Advancing Workload Management with Foundational Models: Challenges in Time Series Similarity and Interpretability
Full Paper link available here.
Tiemo Bang, Microsoft - Gray Systems Lab
Sergiy Matusevych, Microsoft - Gray Systems Lab
Yuanyuan Tian, Microsoft - Gray Systems Lab
Georgia Christofidi, IMDEA Software Institute
Giannis Roumpos, IMDEA Software Institute
Thaleia Dimitra Doudali, IMDEA Software Institute
Abstract: Workload management (WLM) is essential for cloud providers to balance performance, reliability, and cost. Many WLM tasks rely on understanding workload behavior through time series similarity analysis, but traditional approaches face scalability challenges due to manual feature engineering and computational overheads. Foundational time series models promise to address these limitations by learning reusable representations with minimal supervision. This paper evaluates their practical potential for WLM through a focused case study on time series similarity. We present concrete use cases, characterize a real-world query arrival dataset from Microsoft Fabric Warehouse, and compare the foundational model MOMENT against conventional similarity methods. Our findings reveal that while foundational models offer computational efficiency, they produce overly generalized similarities with limited interpretability compared to hand-engineered features. We identify key challenges and research directions needed to make foundational models practical for workload management.

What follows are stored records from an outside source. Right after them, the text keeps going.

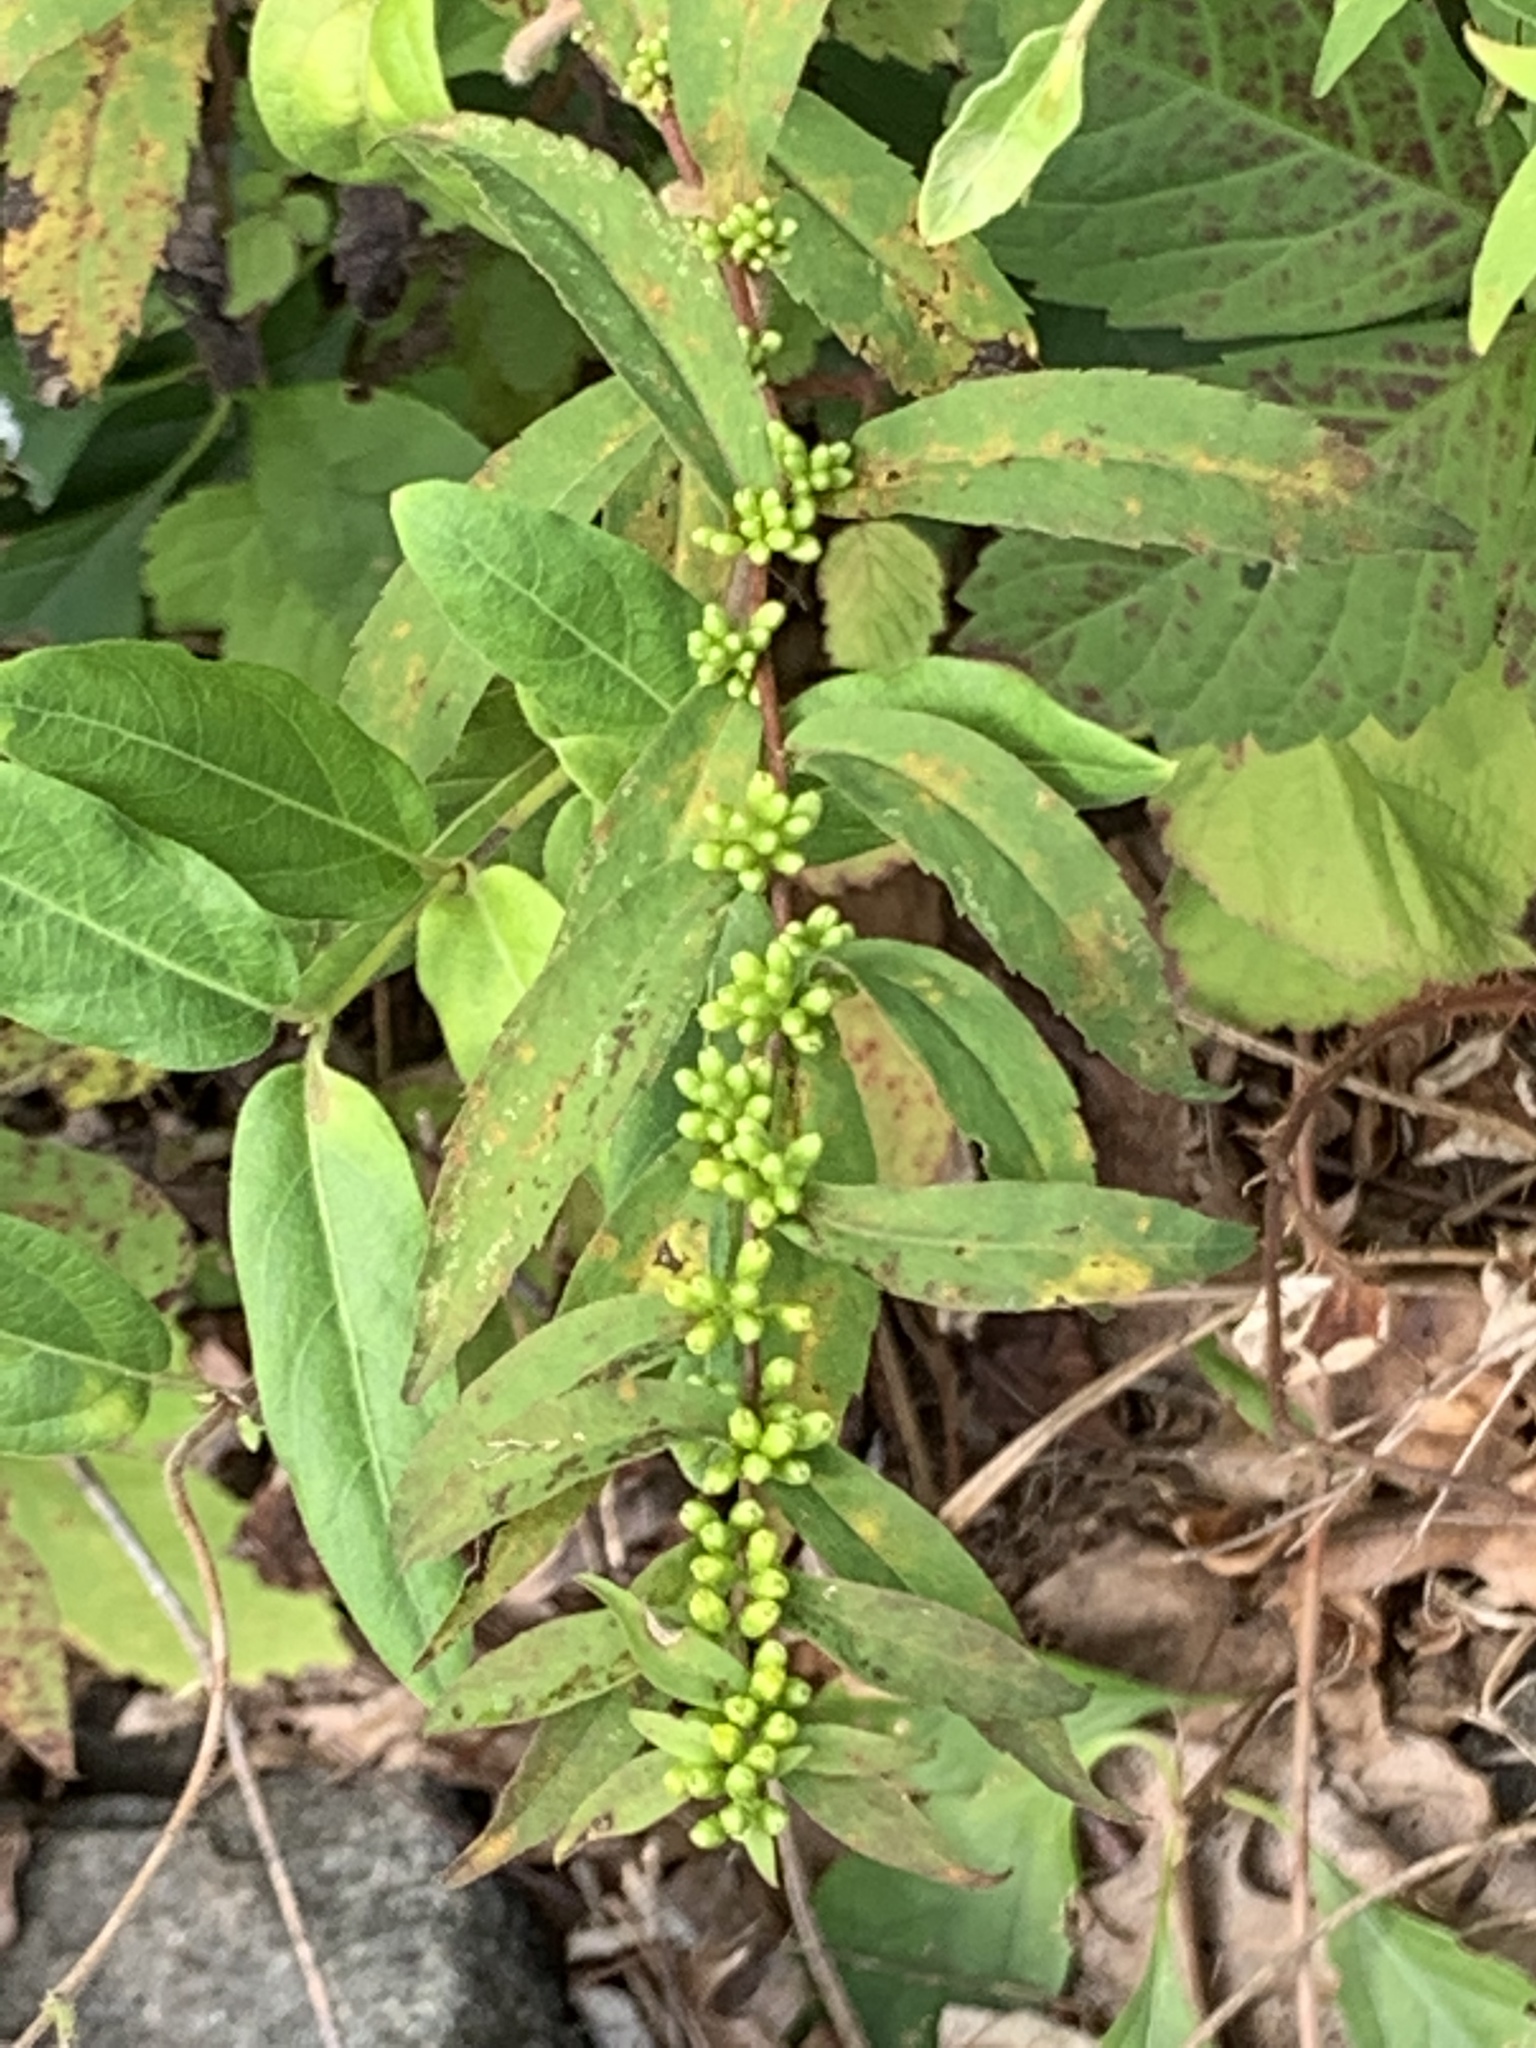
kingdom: Plantae
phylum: Tracheophyta
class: Magnoliopsida
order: Asterales
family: Asteraceae
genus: Solidago
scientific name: Solidago caesia
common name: Woodland goldenrod
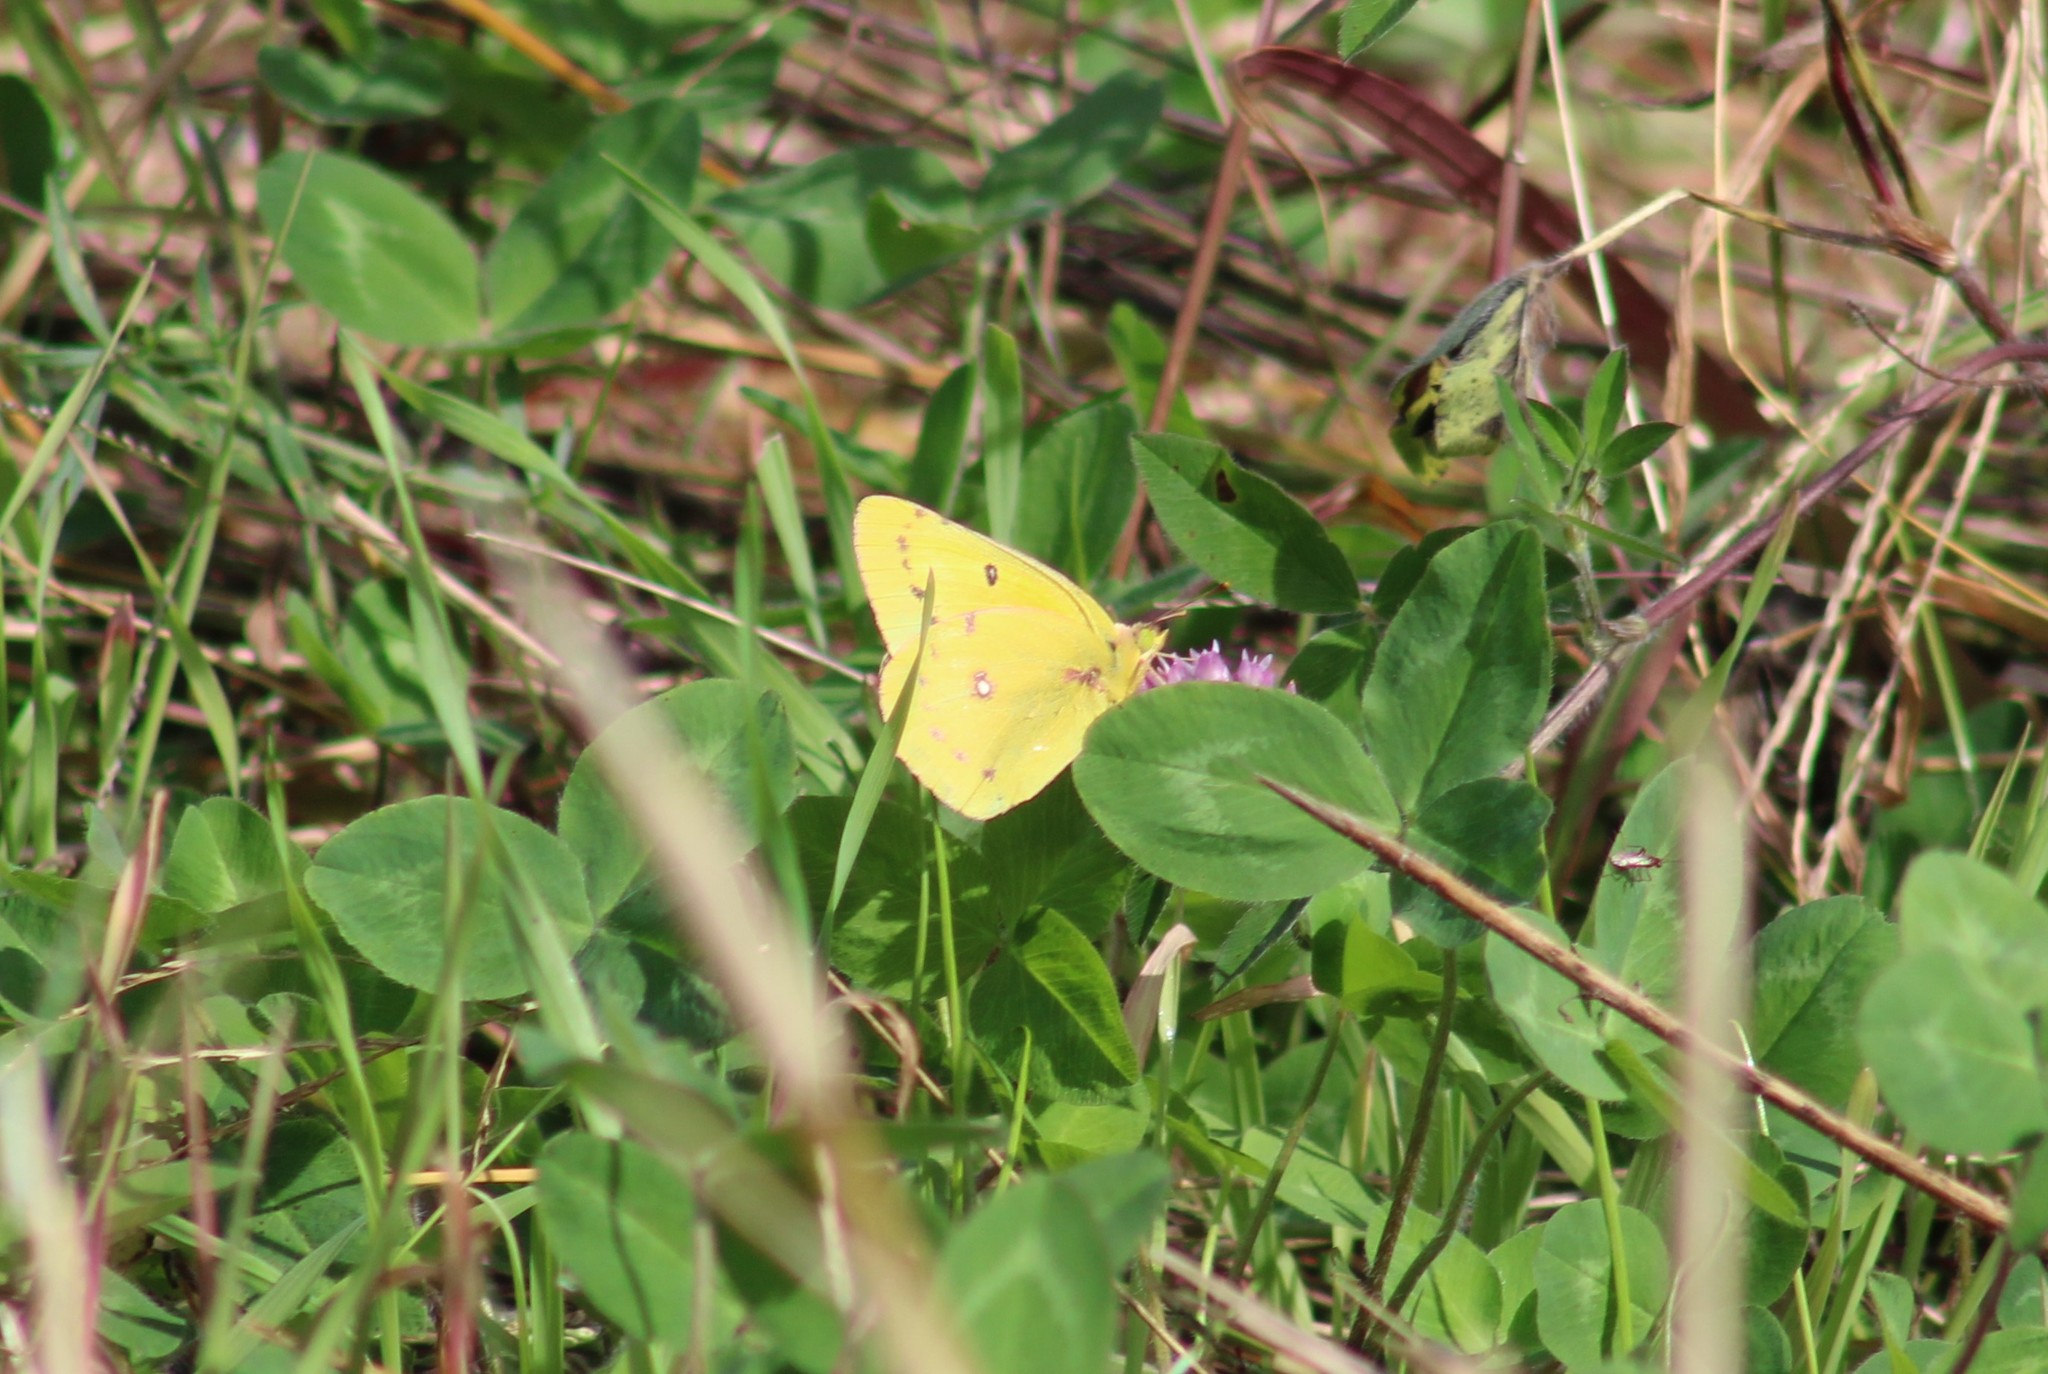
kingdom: Animalia
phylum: Arthropoda
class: Insecta
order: Lepidoptera
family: Pieridae
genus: Colias
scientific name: Colias eurytheme
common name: Alfalfa butterfly
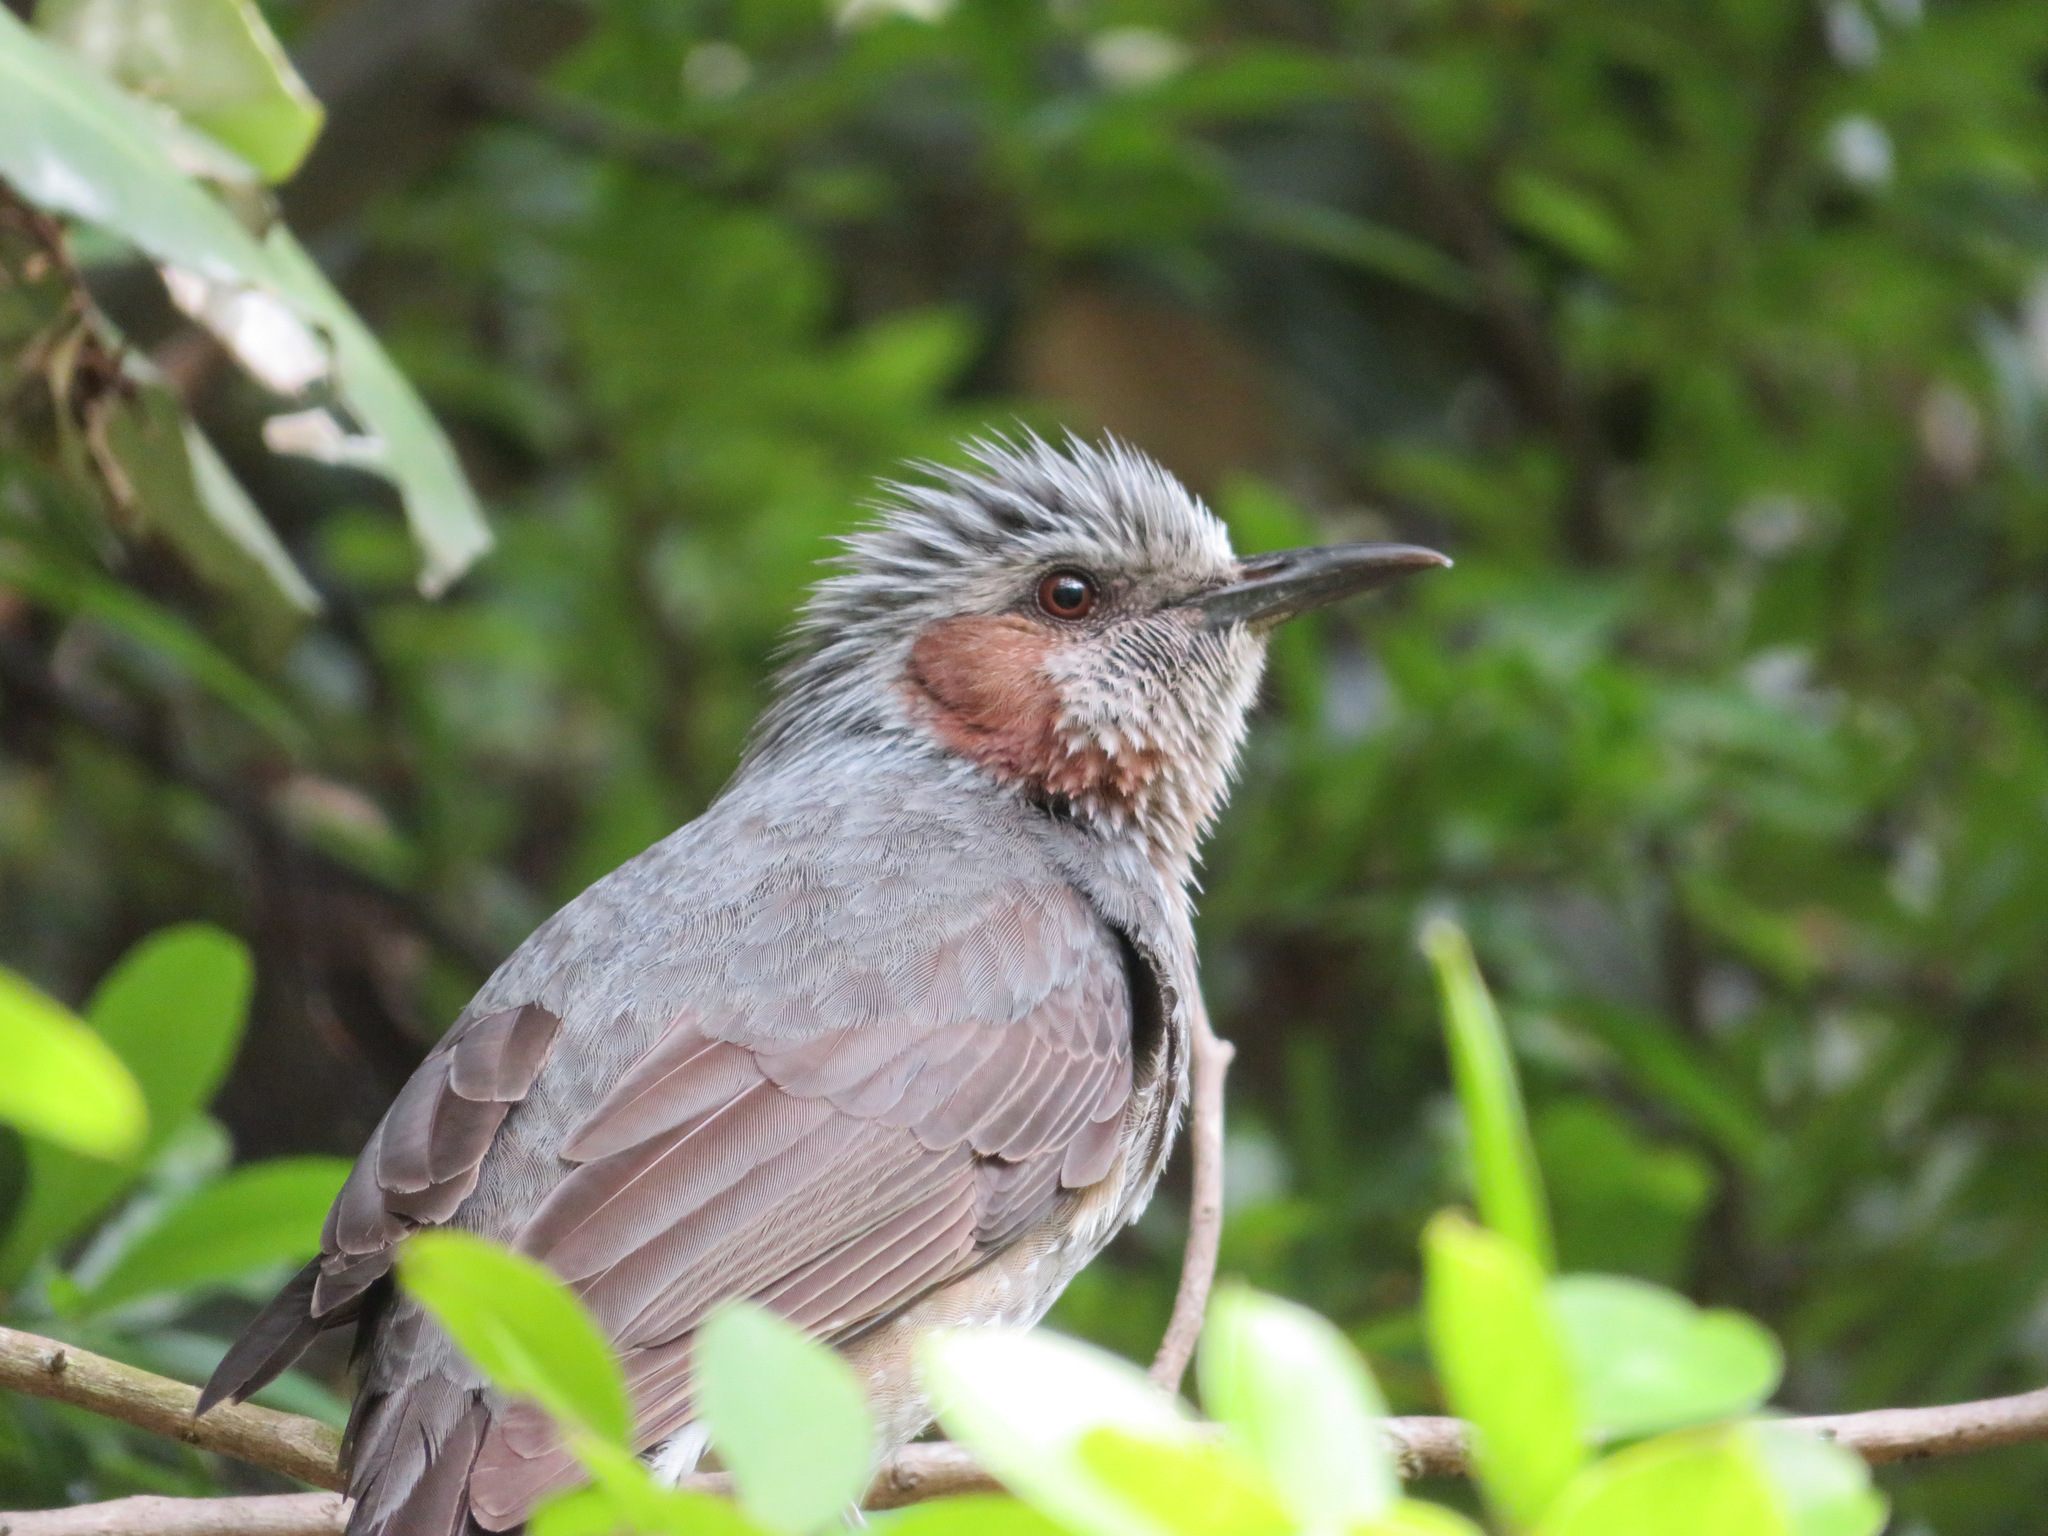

Reimagining Databases in the Age of LLMs
Georgia Koutrika, Athena Research Center, Greece
Abstract: The rise of large language models (LLMs) is transforming how we interact with and manage data. Traditional databases —designed for structured, schema-bound querying— are now being challenged by the fluid, context-aware capabilities of LLMs. From natural language interfaces for querying, which allow users to interact with data using everyday language instead of rigid SQL syntax, to semantic query operators that enable reasoning over the meaning of data, LLMs are extending the expressive power of traditional query languages. These semantic capabilities allow databases to interpret intent and operate across structured and unstructured data in novel ways. In parallel, we are witnessing the emergence of learned query optimizers that leverage LLMs and other neural models to predict efficient execution plans, rewrite queries, and adapt indexing strategies. Together, these innovations are driving a new generation of hybrid data architectures redefining the boundaries of what databases can do. This talk will explore these emerging paradigms at the intersection of databases and AI, and what they mean for the future of data systems.